You are here:  Experts > Style > Landscaping > Lawns > sodding St. Augustine and Neighbor has Bermuda

Topic: Lawns



Expert: Long Island Gardener
Date: 5/29/2008
Subject: sodding St. Augustine and Neighbor has Bermuda

Question
I just purchased a new house in new subdivision in Dallas, TX area. My yard has a poor Bermuda grass put in by builder. I am a St. Augustine fan. My question is what is the protocol for me putting in St. Augustine and my neighbor has Bermuda and our front yards join each others on one side? Will my St. Augustine run into his yard, and vice versa, will his Bermuda run into mine? What can we do to help prevent this from happening?

Thanks,

Jeff in Dallas

Answer
Good question, and I am so happy you asked BEFORE you moved on this.
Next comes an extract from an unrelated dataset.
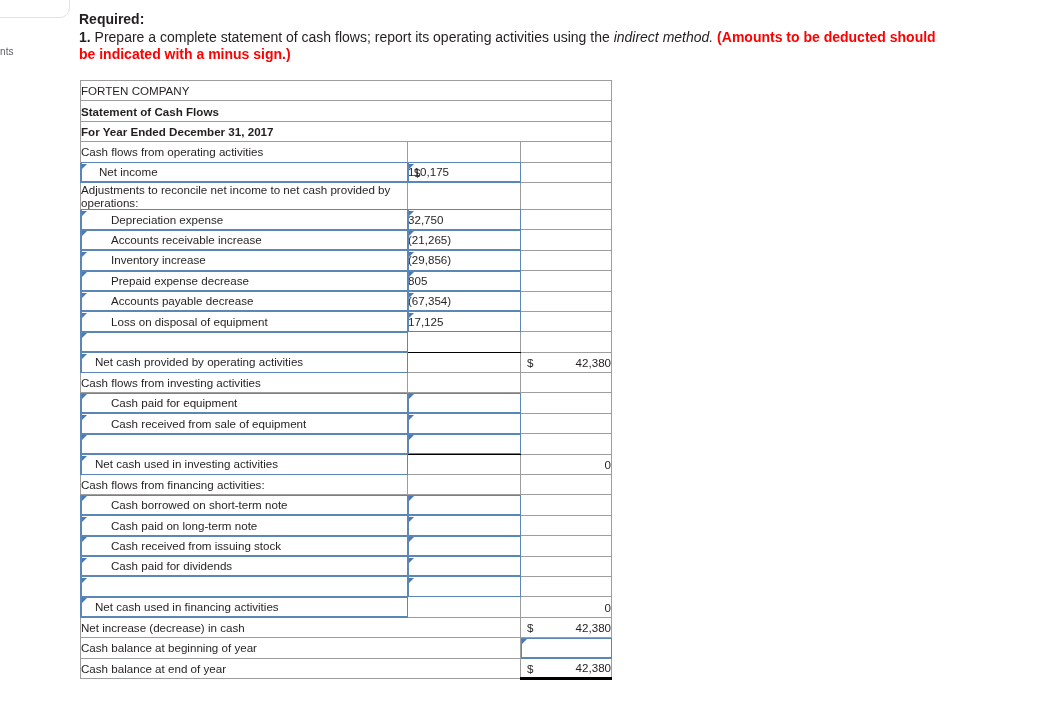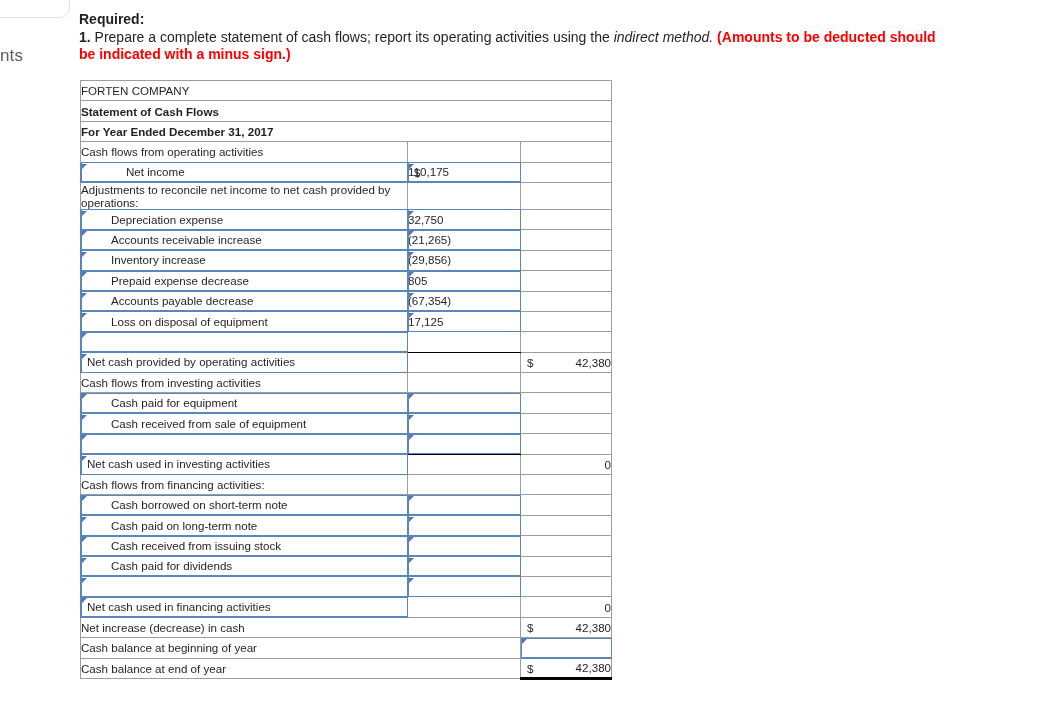"nts" #left-fragment { font-size: 17px -> 10px }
The answer to this is not as important actually as the answer to some other questions you did not ask.

Why did they pick Bermudagrass and you picked St Augustine?
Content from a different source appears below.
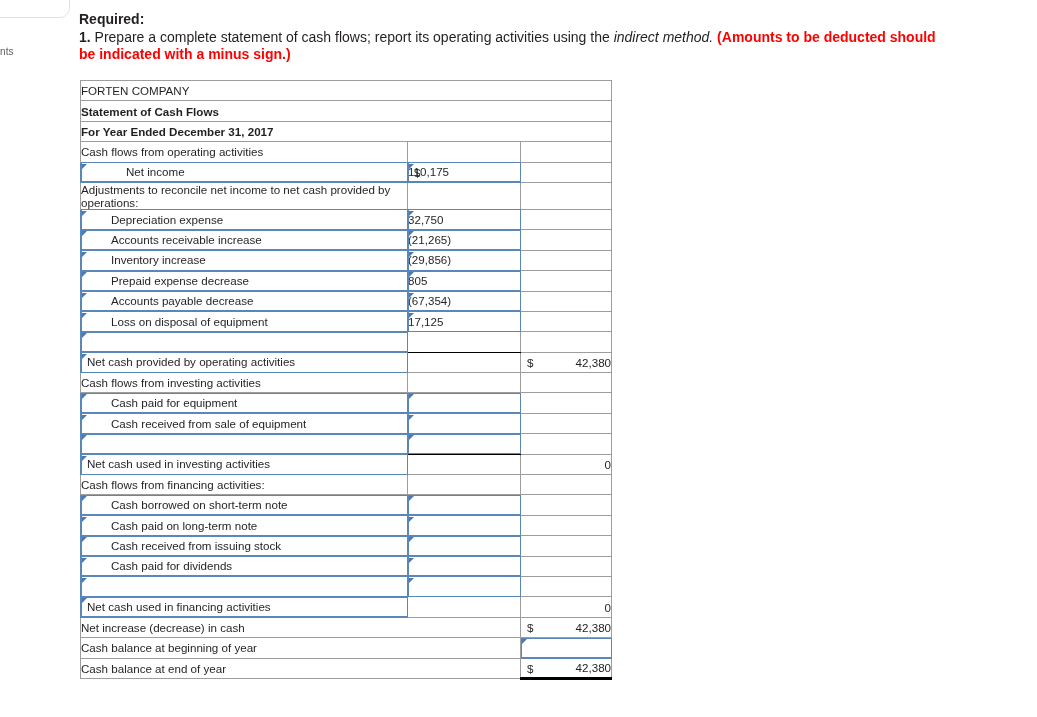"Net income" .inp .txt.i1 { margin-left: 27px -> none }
Bermudagrass is talented at traffic tolerance.  Augustinegrass is talented at slight shade.  Both will grow beautiful, dense Lawns if you play your cards right.

Next, you have GOT to get your Soil tested.  Everybody resists this, yet it is the most important factor to consider when you put in Sod.

Lawn Care Companies don't advertise those.  There's no profit in a Soil Test.  This is something they do at the Cooperative Extension Service for a modest fee.  Real Scientists using real laboratory equipment to calculate the Cation Exchange Rate and the Sodium and the Potassium etc in your Soil.  THIS is what you need for Grass.  And you have one of the premier Agricultural Research Centers at Texas A&M Coop Extension to do that for you:

http://soiltesting.tamu.edu/webpages/thelab.html

The price: less than the cost of a tank of gas.

A soil test will tell you what is IN your Soil, and what is MISSING from your Soil.  Then you can add what you need to grow beautiful, healthy Grass.  And ignore the things you don't need.

As far as the High Traffic Areas, there are Grasses that are built to withstand feet and fun.  But you may go farthest with a few well placed Flagstones, to keep feet confined to non-Grass areas.